No one discovered exactly what they were doing. It was, for sure, a wonder that the boys were not filthier when they came home, but it was a dry early November and most of the visible dust that filtered into their clothes and hair could be brushed away or smacked out or somehow disguised. And then, first thing they did upon returning was sneak past their parents, or, in Markus and his brothers’ case, Delphine. Sometimes she wasn’t even there, as she often left at her regular time each night. She drove home with Cyprian and left the boys’ dinners warming in the oven.

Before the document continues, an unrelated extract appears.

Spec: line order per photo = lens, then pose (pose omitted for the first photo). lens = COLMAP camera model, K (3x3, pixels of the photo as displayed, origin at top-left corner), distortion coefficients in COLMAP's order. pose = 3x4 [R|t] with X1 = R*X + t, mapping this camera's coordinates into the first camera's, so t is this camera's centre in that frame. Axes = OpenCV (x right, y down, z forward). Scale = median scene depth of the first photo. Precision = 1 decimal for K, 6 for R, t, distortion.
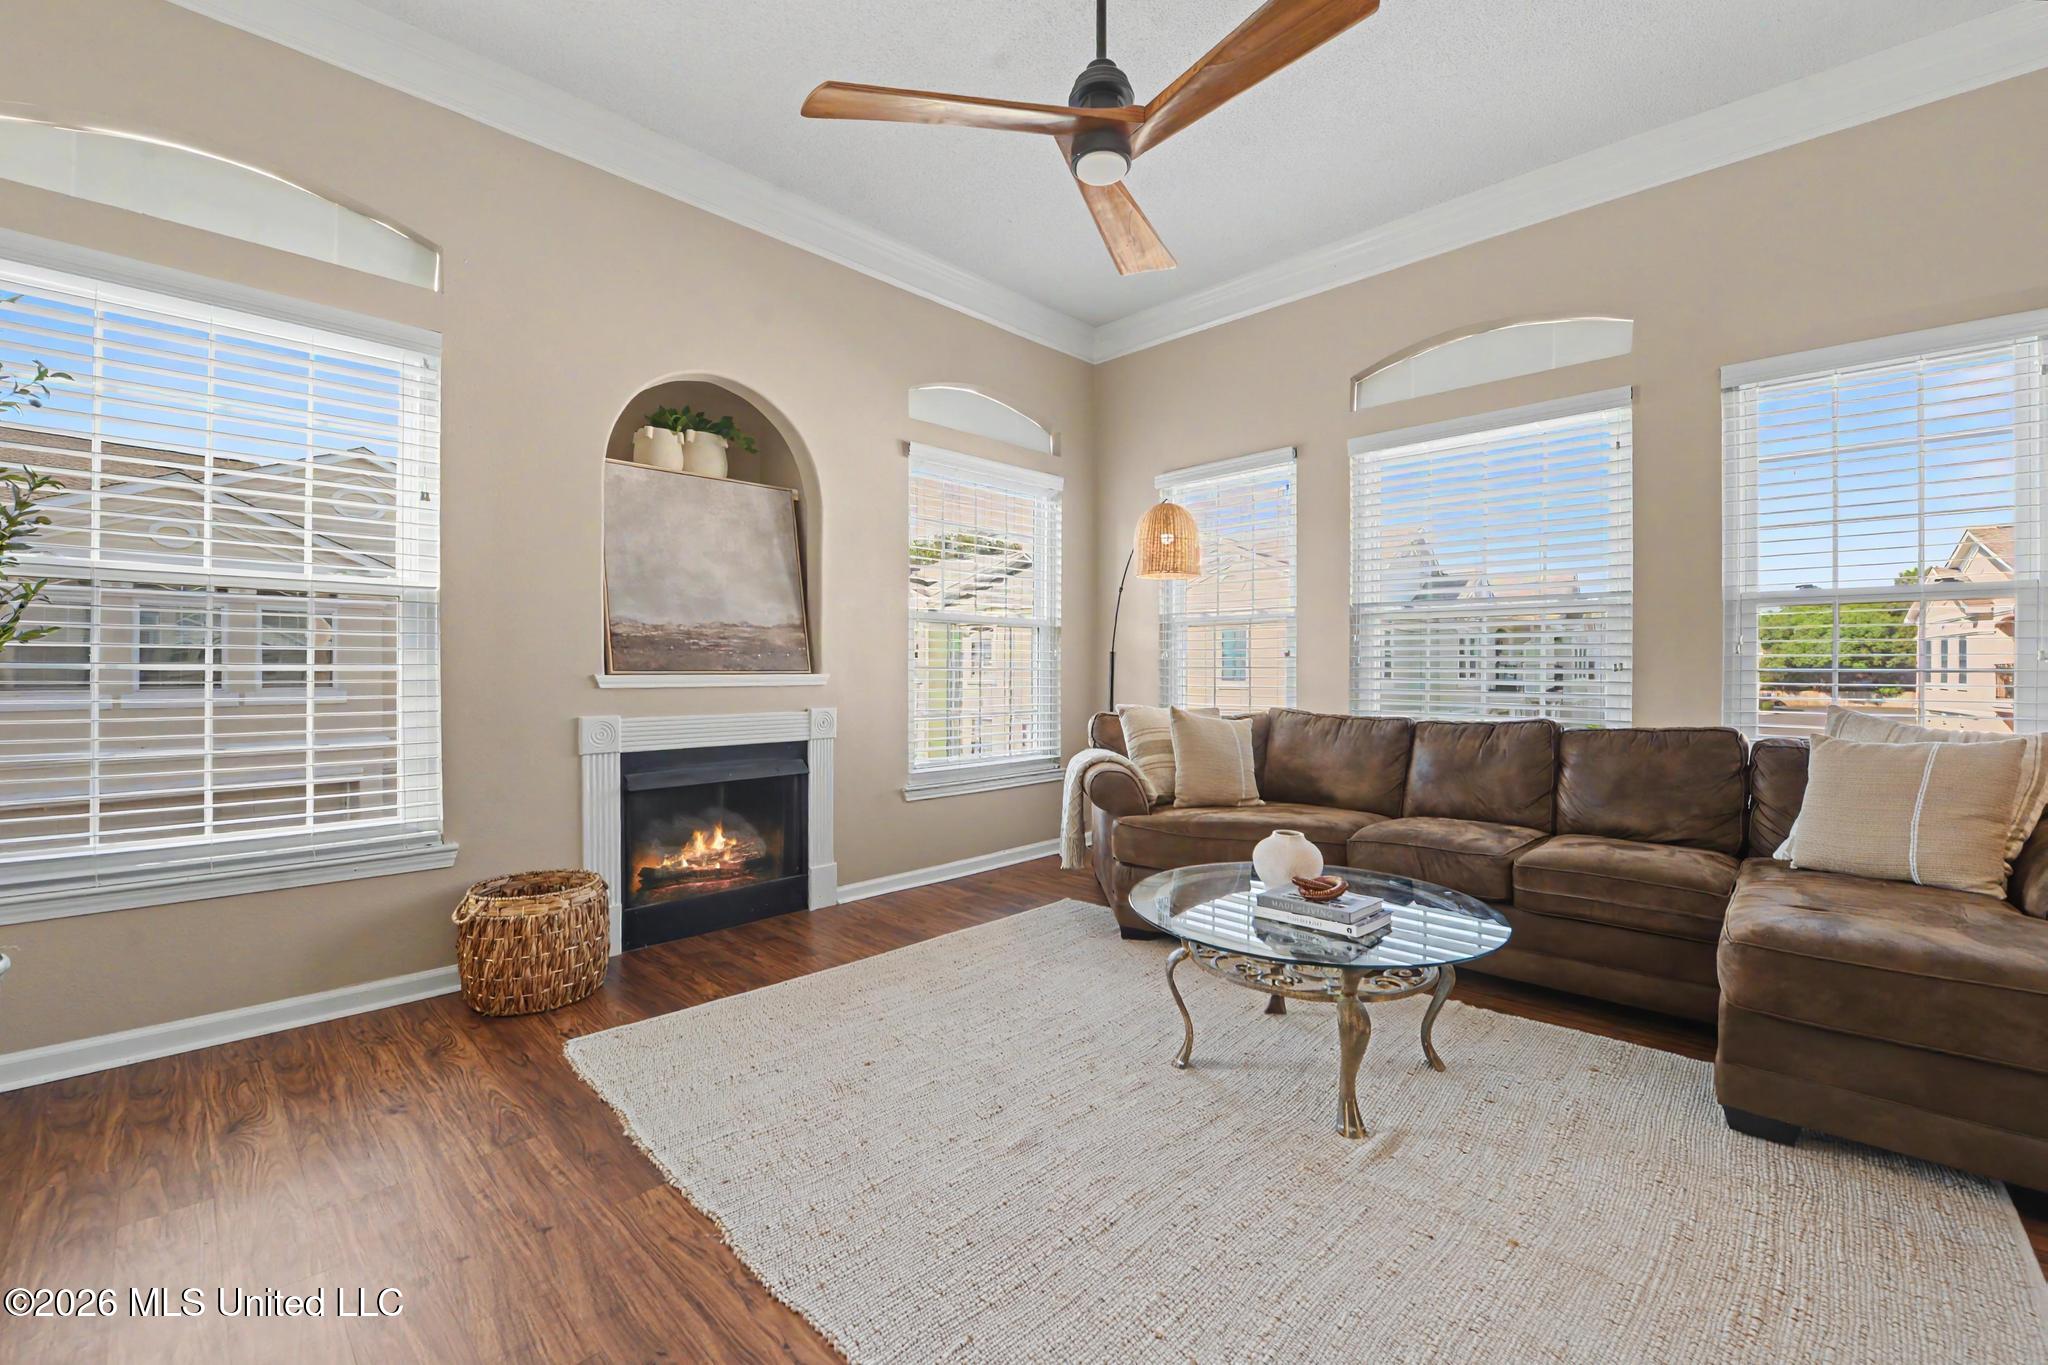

Their father, working in the shop or at his cluttered desk, or drinking a beer or two with other men in the kitchen, didn’t notice them until they were cleaned up for the night. And then he noticed them in a way other than to really
notice
them. They were upright, breathing, not in any visible distress. In his exhaustion, this was enough.

Though the sky went dark sooner and the earth was colder every day, the boys went out to the hill and burrowed into it with the eagerness of gophers anxious to hibernate. Slowly, incrementally, they enlarged the inner room so one boy could kneel, then stand inside it. Two could squeeze into it, soon. Then three. And then it rained.